§ **本文**
====================

暦の上では、毎年6月11日頃が
入梅(ついり)
です。
これは字のまんま「梅雨入りする日」のことです。
暦に関係なく、実際の梅雨入りのことを「入梅」と表現することも多く、梅雨期間全部のことを指して「入梅」と言う人もいます。
一方で、梅雨明けのことを
と示した暦もありますが、最近はこの言葉自体がほとんど言われなくなり、カレンダーにも表記されていないことが多いです。
梅雨って日本だけ?
日本・韓国・北朝鮮・中国に起きる夏前の雨期
上空の偏西風がチベット高原を通ることで南北に分流し、それが日本の北東側にオホーツク海高気圧、南西側に太平洋高気圧を発生させます。
高気圧に挟まれた境目には前線ができ、前線が通る所では空気が上昇して雲や雨を作ります。

====================

§ **課題データ**

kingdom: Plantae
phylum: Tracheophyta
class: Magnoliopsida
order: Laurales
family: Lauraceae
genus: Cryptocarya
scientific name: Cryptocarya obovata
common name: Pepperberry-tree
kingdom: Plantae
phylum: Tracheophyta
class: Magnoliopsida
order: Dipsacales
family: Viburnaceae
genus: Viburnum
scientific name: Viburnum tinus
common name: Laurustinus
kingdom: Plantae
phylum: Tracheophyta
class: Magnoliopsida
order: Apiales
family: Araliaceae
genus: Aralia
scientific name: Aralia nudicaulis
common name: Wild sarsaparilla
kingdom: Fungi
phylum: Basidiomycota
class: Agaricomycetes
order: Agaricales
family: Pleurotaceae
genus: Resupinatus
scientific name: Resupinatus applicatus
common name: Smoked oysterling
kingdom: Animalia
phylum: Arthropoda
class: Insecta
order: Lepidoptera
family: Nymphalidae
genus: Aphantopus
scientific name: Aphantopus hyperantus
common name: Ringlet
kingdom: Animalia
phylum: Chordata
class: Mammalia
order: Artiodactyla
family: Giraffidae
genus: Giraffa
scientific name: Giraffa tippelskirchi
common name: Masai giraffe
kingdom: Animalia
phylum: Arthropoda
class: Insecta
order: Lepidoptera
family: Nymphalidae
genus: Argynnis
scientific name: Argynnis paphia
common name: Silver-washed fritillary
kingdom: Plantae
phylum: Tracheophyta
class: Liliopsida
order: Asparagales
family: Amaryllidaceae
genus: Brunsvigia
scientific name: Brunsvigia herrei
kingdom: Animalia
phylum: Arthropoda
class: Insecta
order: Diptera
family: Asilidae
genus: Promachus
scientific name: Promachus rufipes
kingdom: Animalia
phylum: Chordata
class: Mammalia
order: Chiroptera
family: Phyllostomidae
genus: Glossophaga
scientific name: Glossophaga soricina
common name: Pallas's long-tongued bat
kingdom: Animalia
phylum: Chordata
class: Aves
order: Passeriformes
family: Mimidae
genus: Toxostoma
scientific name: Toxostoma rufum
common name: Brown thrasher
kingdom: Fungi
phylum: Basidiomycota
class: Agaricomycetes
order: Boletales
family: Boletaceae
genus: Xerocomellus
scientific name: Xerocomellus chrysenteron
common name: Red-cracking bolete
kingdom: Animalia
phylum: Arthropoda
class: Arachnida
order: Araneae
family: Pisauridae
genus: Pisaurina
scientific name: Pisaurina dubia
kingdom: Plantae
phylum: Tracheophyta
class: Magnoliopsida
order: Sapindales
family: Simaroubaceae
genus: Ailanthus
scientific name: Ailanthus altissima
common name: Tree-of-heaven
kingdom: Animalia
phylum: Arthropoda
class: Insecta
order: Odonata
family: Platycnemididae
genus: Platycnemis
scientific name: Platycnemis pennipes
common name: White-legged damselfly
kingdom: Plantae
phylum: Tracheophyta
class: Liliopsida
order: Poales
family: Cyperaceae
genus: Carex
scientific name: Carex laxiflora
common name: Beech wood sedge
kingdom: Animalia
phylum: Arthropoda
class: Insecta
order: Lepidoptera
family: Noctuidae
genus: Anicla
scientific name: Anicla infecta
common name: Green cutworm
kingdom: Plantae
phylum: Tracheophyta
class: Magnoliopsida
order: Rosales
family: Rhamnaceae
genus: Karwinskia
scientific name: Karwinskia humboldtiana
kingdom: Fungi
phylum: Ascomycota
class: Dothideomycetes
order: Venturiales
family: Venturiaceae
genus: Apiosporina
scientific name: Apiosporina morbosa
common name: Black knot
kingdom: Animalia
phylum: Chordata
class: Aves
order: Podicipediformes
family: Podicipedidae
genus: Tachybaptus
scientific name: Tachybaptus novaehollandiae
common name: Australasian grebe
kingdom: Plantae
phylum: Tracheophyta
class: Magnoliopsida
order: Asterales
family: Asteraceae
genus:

====================

§ **練習課題 1**
梅雨についての本文から、「暦に関係なく、実際の梅雨入り」で始まり「太平洋高気圧を発生させます。」で終わる部分をそのまま書き出してください。
§ **練習課題 2**
上の行のうち、「genus: Aphantopus」を含む行から始まり「order: Araneae」を含む行で終わる範囲を、両端の行も含めて書き直し、その中の「common name」をすべて「vernacular name」に置き換えてください。ほかの部分は変えず、この範囲の行だけを出力してください。

§ **正解 1**
暦に関係なく、実際の梅雨入りのことを「入梅」と表現することも多く、梅雨期間全部のことを指して「入梅」と言う人もいます。
一方で、梅雨明けのことを
と示した暦もありますが、最近はこの言葉自体がほとんど言われなくなり、カレンダーにも表記されていないことが多いです。
梅雨って日本だけ?
日本・韓国・北朝鮮・中国に起きる夏前の雨期
上空の偏西風がチベット高原を通ることで南北に分流し、それが日本の北東側にオホーツク海高気圧、南西側に太平洋高気圧を発生させます。

§ **正解 2**
genus: Aphantopus
scientific name: Aphantopus hyperantus
vernacular name: Ringlet
kingdom: Animalia
phylum: Chordata
class: Mammalia
order: Artiodactyla
family: Giraffidae
genus: Giraffa
scientific name: Giraffa tippelskirchi
vernacular name: Masai giraffe
kingdom: Animalia
phylum: Arthropoda
class: Insecta
order: Lepidoptera
family: Nymphalidae
genus: Argynnis
scientific name: Argynnis paphia
vernacular name: Silver-washed fritillary
kingdom: Plantae
phylum: Tracheophyta
class: Liliopsida
order: Asparagales
family: Amaryllidaceae
genus: Brunsvigia
scientific name: Brunsvigia herrei
kingdom: Animalia
phylum: Arthropoda
class: Insecta
order: Diptera
family: Asilidae
genus: Promachus
scientific name: Promachus rufipes
kingdom: Animalia
phylum: Chordata
class: Mammalia
order: Chiroptera
family: Phyllostomidae
genus: Glossophaga
scientific name: Glossophaga soricina
vernacular name: Pallas's long-tongued bat
kingdom: Animalia
phylum: Chordata
class: Aves
order: Passeriformes
family: Mimidae
genus: Toxostoma
scientific name: Toxostoma rufum
vernacular name: Brown thrasher
kingdom: Fungi
phylum: Basidiomycota
class: Agaricomycetes
order: Boletales
family: Boletaceae
genus: Xerocomellus
scientific name: Xerocomellus chrysenteron
vernacular name: Red-cracking bolete
kingdom: Animalia
phylum: Arthropoda
class: Arachnida
order: Araneae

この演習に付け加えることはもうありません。